DeKALB – DeKalb police detective Mark Nachman had to resign after
24 years of service when he was diagnosed with a large brain tumor this time last year, and now his family, friends and former colleagues are rallying behind him.
A benefit event is being organized for Nachman, set for 6 to 10 p.m.
Feb. 29 at Faranda’s Banquet Center, 302 Grove St., DeKalb, to raise money and support for his family as they face his grueling recovery together. Tickets are $30 a person and grant admittance to the event, which has food, dancing, raffle prizes and a cash bar. Space is limited to 300 people,
although donations can be made regardless of attendance.

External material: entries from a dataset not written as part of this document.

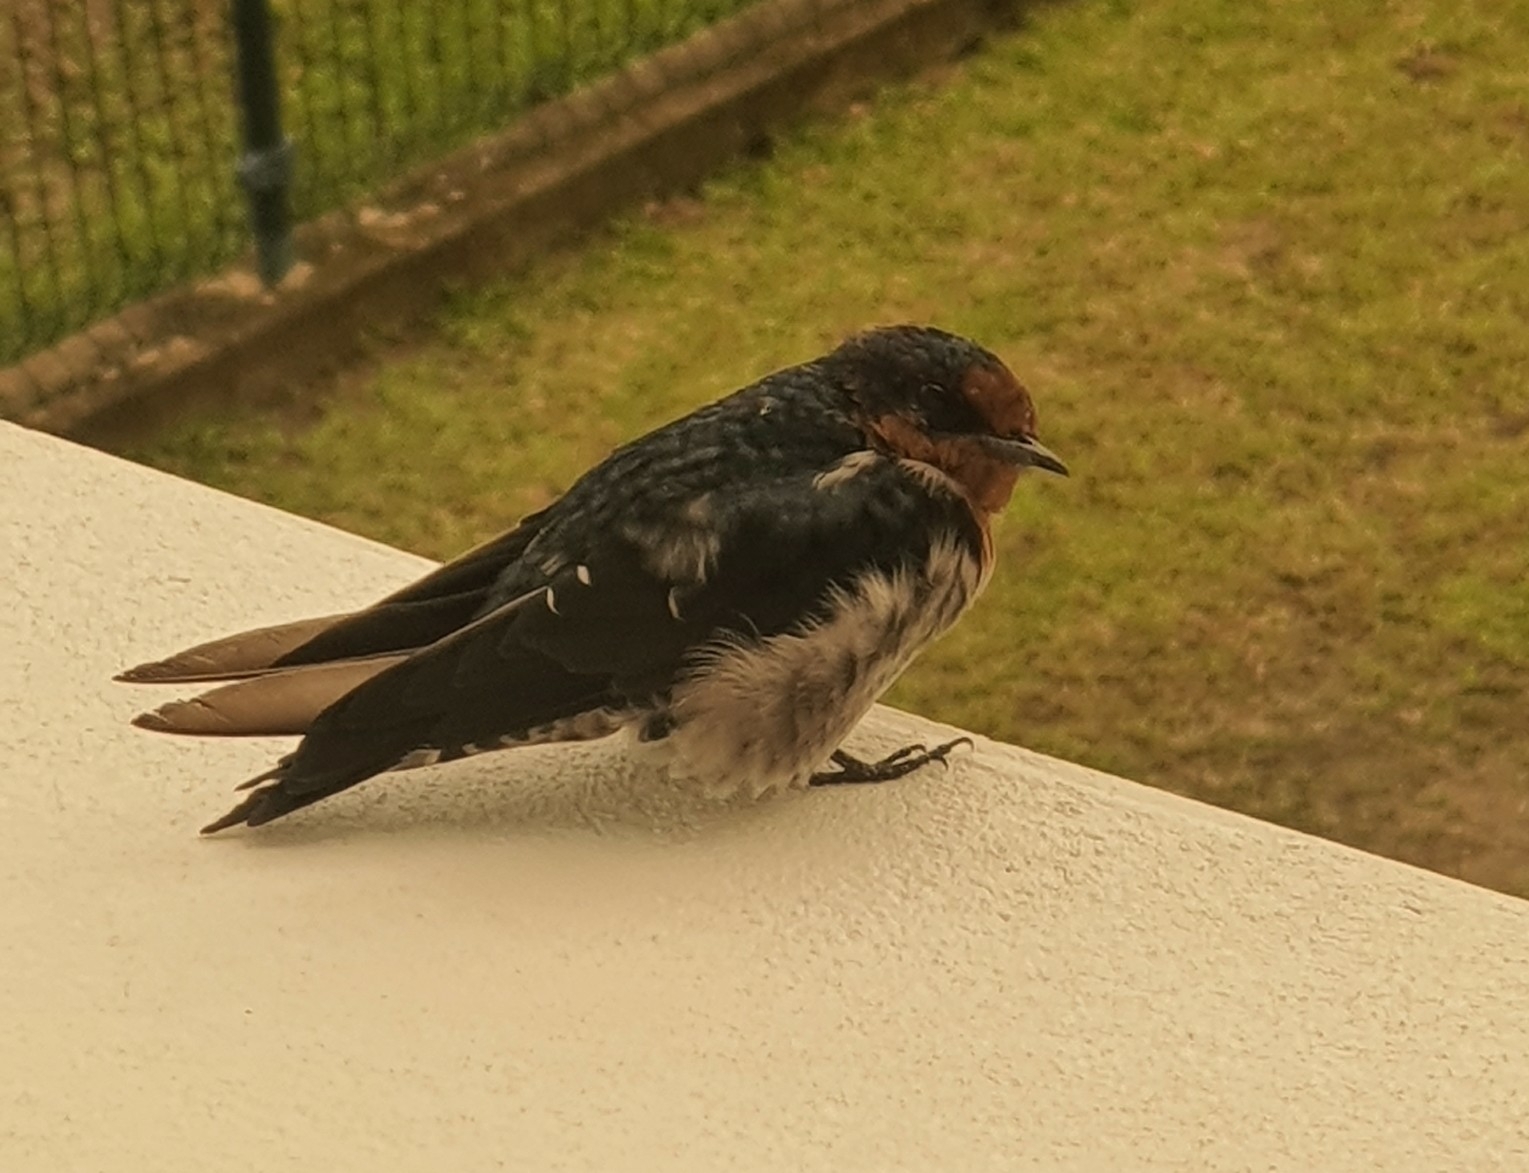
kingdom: Animalia
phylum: Chordata
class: Aves
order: Passeriformes
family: Hirundinidae
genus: Hirundo
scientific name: Hirundo tahitica
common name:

You can buy tickets with cash
or check at the Family Service Agency of DeKalb County, 1325 Sycamore Road, by emailing Cary Lekkas at
firstname.lastname@example.org or by calling 815-748-8455 or 815-901-3315.
For those who want to support the Nachman family but can’t attend the event, supporters are encouraged to make a donation by writing a check and taking it to any Resource Bank location. Checks should be made out to Det. Mark Nachman Benefit, according to the event page. Donations also can be made via PayPal through MarknachmanD5@gmail.com, according to the benefit page.
Born and raised in DeKalb, Nachman served six years in the Army National Guard, ending his military service as a sergeant, according to a bio on the event page. He then joined the DeKalb Police Department as a patrol officer in 1995 and worked on the North Central Narcotics Task Force. For the past 18 years, he’s worked in the department’s detective bureau, specializing in investigations of physical and sexual abuse of children.
“Mark has been an important part of the law enforcement community,” the post reads. “But even more than that, he is a dedicated and loving husband, father and friend.”
In January 2019, Nachman was diagnosed with a large brain tumor and underwent brain surgery to remove it the next day. Since then, he’s been on a long road to recovery, which has included frequent seizures.
Nachman and his family now face numerous appointments for vision and neurology scans, and he requires speech, occupational and vestibular (relating to balance) therapy multiple times a week, according to the post.
Readers also can buy T-shirts to
support the Nachman family at www.dekalbpolicenachman.itemorder.com/sale.